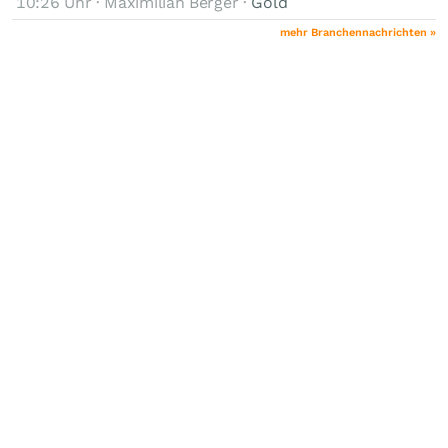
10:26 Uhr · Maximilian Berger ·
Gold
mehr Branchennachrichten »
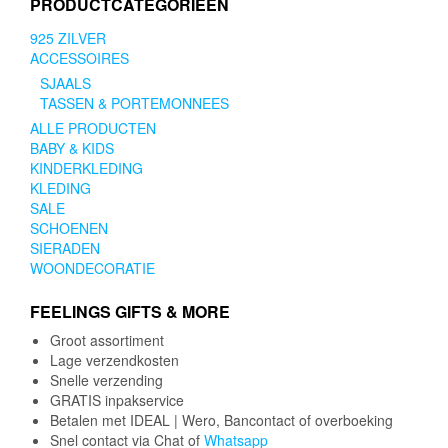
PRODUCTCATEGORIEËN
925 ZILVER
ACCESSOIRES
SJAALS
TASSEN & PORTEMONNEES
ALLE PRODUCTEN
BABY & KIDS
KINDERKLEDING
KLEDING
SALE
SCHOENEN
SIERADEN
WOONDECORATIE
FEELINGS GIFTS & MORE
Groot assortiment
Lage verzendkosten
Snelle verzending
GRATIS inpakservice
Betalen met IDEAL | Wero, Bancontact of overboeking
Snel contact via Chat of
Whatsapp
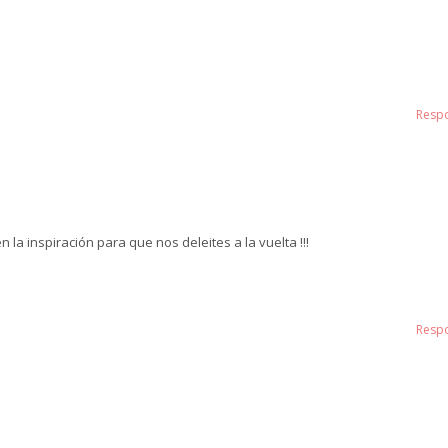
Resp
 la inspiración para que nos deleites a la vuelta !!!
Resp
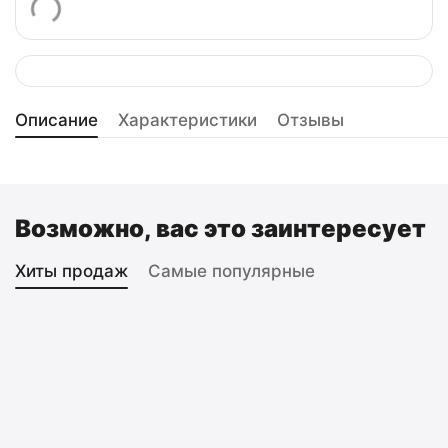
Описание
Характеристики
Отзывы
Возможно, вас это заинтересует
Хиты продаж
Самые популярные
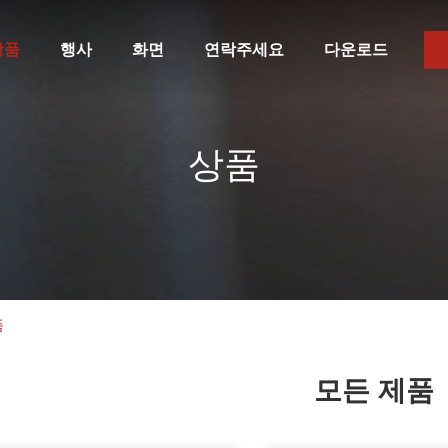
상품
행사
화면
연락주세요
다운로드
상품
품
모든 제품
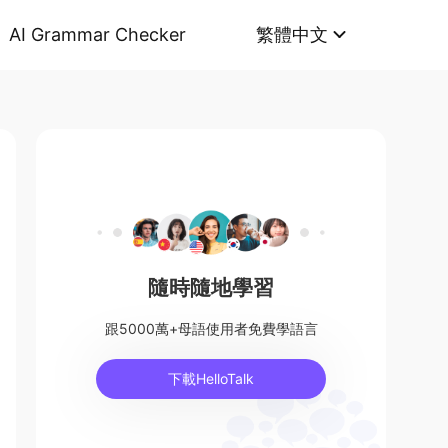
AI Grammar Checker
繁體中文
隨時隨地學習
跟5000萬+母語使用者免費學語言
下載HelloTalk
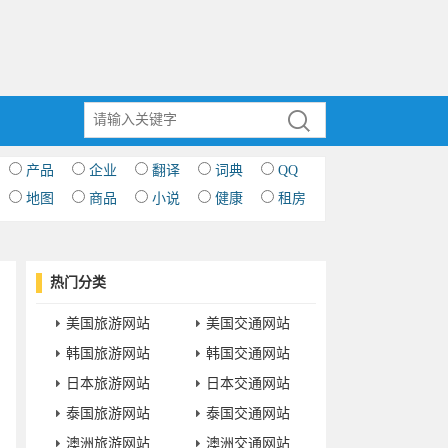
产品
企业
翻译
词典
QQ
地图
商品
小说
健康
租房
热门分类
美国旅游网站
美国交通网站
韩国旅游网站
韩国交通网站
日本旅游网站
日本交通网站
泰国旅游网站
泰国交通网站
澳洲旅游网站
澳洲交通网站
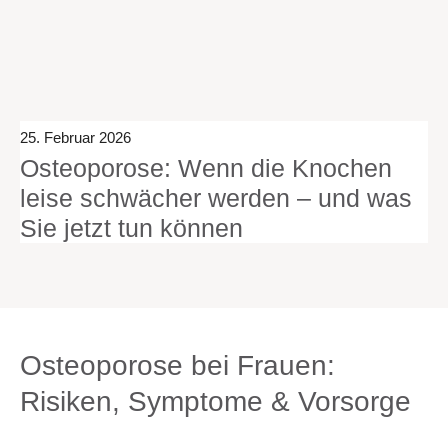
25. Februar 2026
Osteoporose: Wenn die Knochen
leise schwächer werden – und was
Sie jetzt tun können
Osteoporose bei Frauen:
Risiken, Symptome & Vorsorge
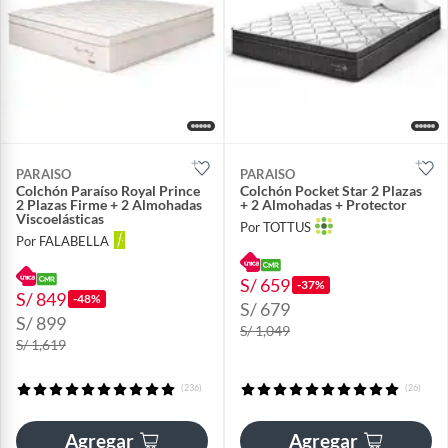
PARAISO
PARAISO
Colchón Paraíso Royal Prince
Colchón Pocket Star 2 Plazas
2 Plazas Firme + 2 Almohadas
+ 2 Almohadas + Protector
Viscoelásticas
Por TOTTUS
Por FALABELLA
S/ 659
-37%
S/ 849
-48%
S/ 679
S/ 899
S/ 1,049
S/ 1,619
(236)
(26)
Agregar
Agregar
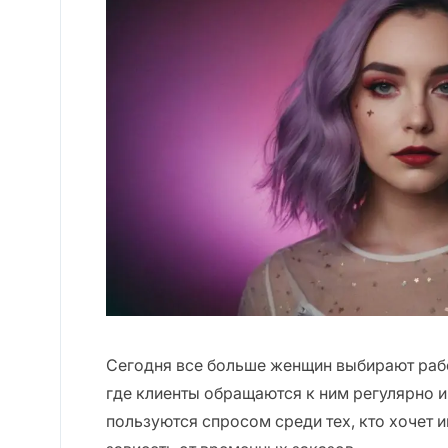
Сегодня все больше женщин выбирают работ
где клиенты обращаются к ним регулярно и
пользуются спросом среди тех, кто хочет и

+ + +

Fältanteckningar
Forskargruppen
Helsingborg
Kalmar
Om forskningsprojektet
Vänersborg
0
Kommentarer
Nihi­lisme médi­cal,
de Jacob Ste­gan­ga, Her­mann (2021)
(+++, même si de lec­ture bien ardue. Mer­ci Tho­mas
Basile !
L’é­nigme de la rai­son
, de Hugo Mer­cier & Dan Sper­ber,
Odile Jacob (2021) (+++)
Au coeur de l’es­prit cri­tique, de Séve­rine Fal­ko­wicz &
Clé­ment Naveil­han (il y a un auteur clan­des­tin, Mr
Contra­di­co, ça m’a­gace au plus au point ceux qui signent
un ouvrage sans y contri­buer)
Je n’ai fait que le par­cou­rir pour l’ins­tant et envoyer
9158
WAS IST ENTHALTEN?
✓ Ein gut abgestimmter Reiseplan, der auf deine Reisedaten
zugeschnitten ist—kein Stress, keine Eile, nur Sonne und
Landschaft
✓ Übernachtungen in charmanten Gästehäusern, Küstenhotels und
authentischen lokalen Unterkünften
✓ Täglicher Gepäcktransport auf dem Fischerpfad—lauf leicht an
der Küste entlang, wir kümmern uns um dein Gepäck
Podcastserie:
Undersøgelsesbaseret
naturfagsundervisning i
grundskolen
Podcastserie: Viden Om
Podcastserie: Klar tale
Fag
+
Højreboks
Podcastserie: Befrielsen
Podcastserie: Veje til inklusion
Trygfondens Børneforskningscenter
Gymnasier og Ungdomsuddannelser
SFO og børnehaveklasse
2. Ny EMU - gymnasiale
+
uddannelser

+ + +

ACTION ITEM:
Say how many lines above include "Podcastserie". The number alone is the answer.

RESPONSE FOR THIS EXERCISE:
5